D&D has never been interested in being a self-consistent physics engine, much less one recognisably related to real-life physics.
 
10:36 PM
That has made a part of my life a struggle to explain to someone that no matter how high their Strength is, they cannot one-hand a two-handed weapon
 
It may help to use terminology like "rules-first" and "fiction-first."
D&D tends to assume that you're using it as a rules-first system, where the rules tell you what the fiction will (and can) be.
Compare an engine like Apocalypse World or Fate or Solar System, where the narrative comes first and rules are triggered by the fiction as appropriate.
D&D says "These are the ways you can use a two-handed weapon." It may include triggers for wielding it one-handed, but unless Strength is explicitly one of those triggers, no amount of narrative haggling will create a gap in the rules to allow it unless the group decides to make one themselves.
 
I finagled his understanding of wielding weapons by explaining that, while it would be physically possible to hold the weapon in one hand, it is designed to be wielded effectively with only two hands.
Maybe I shouldn't try to fight on his battleground, though.
 
By creating this set of absolute permissions and triggers which often roughly coincide with "common sense" understandings about what is and isn't possible, D&D rules can create the illusion of emulating physical reality.
In truth, though, D&D rules are the physical laws of the D&D world, rather than being rough emulations of our own physical laws.
A D&D biologist would understand HD and inherited templates, not genetics.
 
@BESW That sounds mildly scary to me
 
If your friend wants to play in a game where a high Strength score is an open permission for doing things that strong people can do, he'd be happier in a system which is built to support it, or a group which is willing to hack D&D in that direction.
(A lot of groups do hack D&D in that direction, often unconsciously, because they prefer a fiction-first playstyle but are reluctant to change systems for whatever reason.)
 
10:47 PM
Maybe they are worried about breaking the balance
I probably have broken that a few times for narrative-based amusement
 
Jan 23 '15 at 0:27, by BESW
> I find it difficult to imagine that in a world where spells effect creatures in recognizable, quantifiable ways that are directly based on HD, and the same world is filled with towers of wizards dedicated to fully understanding the universe in general and magic in particular, that nobody sat down for some empirical testing to figure out what HD are. (source)
 
Thats something a lot of my characters would do if they werent distracted by a lot of other cool stuff to experiment with.
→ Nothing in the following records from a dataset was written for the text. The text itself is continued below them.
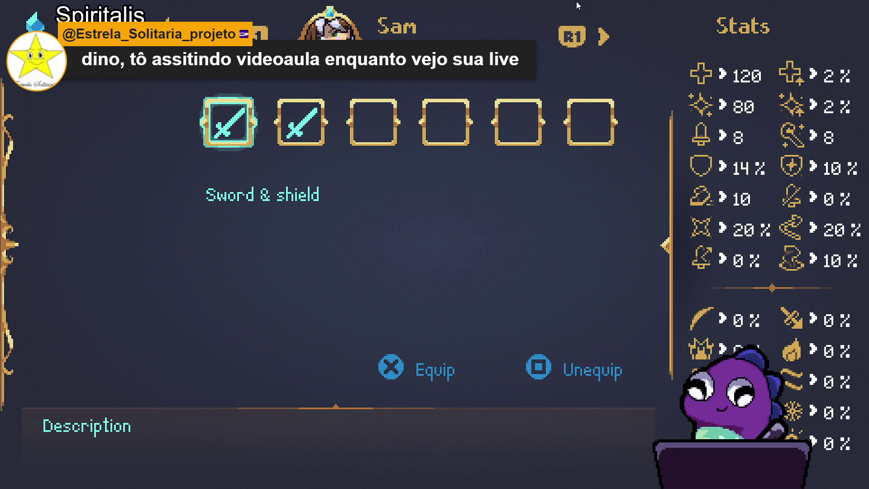
key("Right")
key("Right")
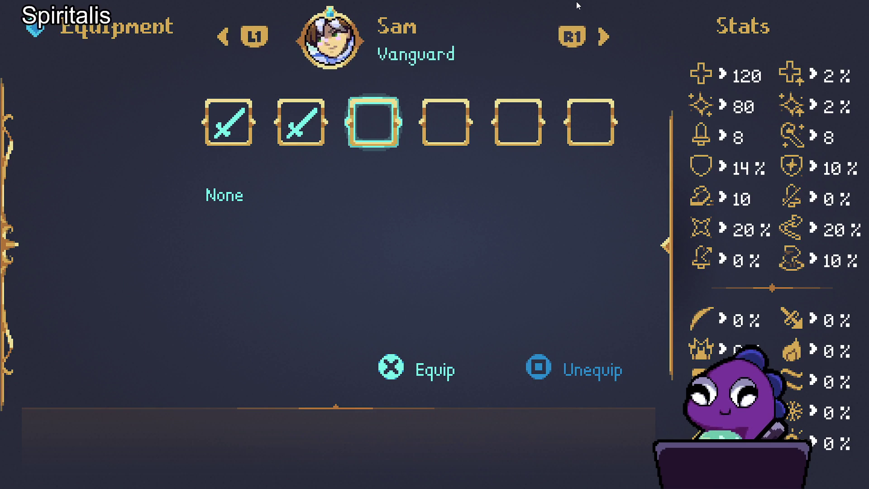
key("Return")
key("Escape")
key("Escape")
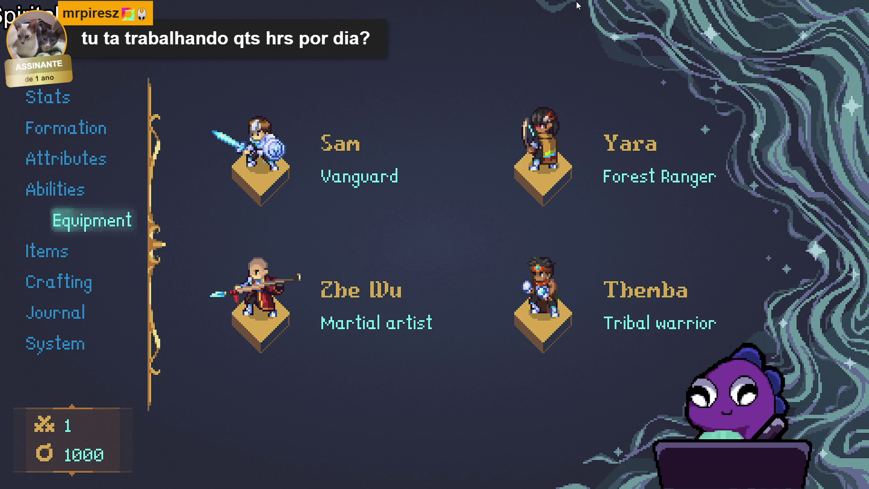
Peek at the Abilities screen and Sam's equipment slots again
key("Up")
key("Return")
key("Escape")
key("Down")
key("Return")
My exploits have landed me with 4 curses on a single wizard.
 
I'm personally much happier now that I'm aware of the rules-first bubble and can choose consciously to spend most of my game time outside of it.
(Ditto the GM-as-superior bubble, the props-are-required bubble, and the d20-System-can-do-anything bubble.)
So, to come back to your original question: Arguments from real-world physics are only unassailable in games which explicitly prioritise real-world physics. They're defensible but arguable in games which don't give any indication either way, and in games that actively defy real-world physics, arguments rooted in those laws are about as helpful as oysters to a panda.
3
 
I will try my damnedest to quote the exact phrase "arguments rooted in those laws are about as helpful as oysters to a panda"
 
[bow and a flourish]
 
11:48 PM
@Mourdos [wave]
 
@BESW waving at all the passersby?
 
Sometimes it's fun!
 
Sometimes they even respond!
 
Bonus points!
 
How's life?
For all five parts of the four-part hivemind, I suppose.